Maryla Rodowicz i Beata Kozidrak były gwiazdami Sylwestrowej Mocy Przebojów. Wspólnego występu jednak nie było w planach (mimo że Maryla wystąpiła z Cleo i Dodą). Piosenkarka chłodno wyjaśniła, dlaczego.
02.01.2023 | aktual.: 02.01.2023 08:10
Zalogowani mogą więcej
Możesz zapisać ten artykuł na później. Znajdziesz go potem na swoim koncie użytkownika
Maryla Rodowicz od lat żartuje, że telewizyjna sylwestrowa impreza bez jej udziału się nie liczy. Podczas ostatniego koncertu znów robiła noworoczne show, ale nie w TVP, jak wielu się spodziewało, a w Polsacie. W Chorzowie wystąpiła m.in. w trio z ulubionymi młodszymi koleżankami, Dodą i Cleo.
Piosenkarki dla podbicia efektu wystąpiły w podobnych, strojnych mini. Widzowie z sympatią przyjęli ich występ, zauważając, że Rodowicz w dobrej formie nie ustępowała na scenie swoim towarzyszkom. Co ciekawe, to Doda właśnie wychodzi na inicjatorkę podobnych scenicznych niespodzianek (nie pierwszy raz zaprezentowały się widzom w takim trio). Rodowicz ciepło wspomina tę sprzed przeszło dwóch lat.
- Ja Dodę bardzo lubię. Obie się lubimy. Doda mnie wyciągnęła po prostu. Ja stałam za kulisami. Ona mnie złapała za rękę i wyciągnęła na siłę - powiedziała Pomponikowi.

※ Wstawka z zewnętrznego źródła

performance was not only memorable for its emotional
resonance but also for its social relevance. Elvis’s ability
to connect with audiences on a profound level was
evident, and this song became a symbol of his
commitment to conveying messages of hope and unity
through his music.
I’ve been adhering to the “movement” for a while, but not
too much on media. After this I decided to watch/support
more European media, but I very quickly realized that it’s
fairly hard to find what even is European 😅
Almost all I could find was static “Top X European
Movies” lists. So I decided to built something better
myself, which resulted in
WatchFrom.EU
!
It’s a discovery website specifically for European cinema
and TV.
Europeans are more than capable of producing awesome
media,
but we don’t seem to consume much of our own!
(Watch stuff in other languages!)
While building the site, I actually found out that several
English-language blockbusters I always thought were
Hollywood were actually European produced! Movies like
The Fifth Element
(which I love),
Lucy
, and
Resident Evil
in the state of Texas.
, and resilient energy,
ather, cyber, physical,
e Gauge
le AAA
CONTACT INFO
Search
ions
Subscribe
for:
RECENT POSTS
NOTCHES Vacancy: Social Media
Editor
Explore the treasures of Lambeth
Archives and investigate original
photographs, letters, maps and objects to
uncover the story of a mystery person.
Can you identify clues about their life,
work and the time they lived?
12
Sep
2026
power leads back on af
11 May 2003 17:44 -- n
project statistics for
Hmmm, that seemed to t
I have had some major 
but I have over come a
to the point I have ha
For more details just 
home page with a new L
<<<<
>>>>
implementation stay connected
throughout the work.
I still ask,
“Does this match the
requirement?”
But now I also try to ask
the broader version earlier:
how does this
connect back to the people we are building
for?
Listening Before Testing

Wtedy zaśpiewały w nieco innym trio. Na scenie towarzyszyła im wówczas Beata Kozidrak. Tym razem jednak "królowe piosenki" nie spotkały się na scenie, a przynajmniej nie bezpośrednio. Rodowicz wyjawiła, że stało się tak nie bez powodu. Z Beatą nie łączy jej szczególna zażyłość. O Kozidrak wypowiada się dość chłodno, mówiąc, że łączą je głównie relacje zawodowe.
- Nie, no nie ma przyjaźni. Nie ma takiej bliskości jak z Dodą - skwitowała. Wiedzieliście o tym?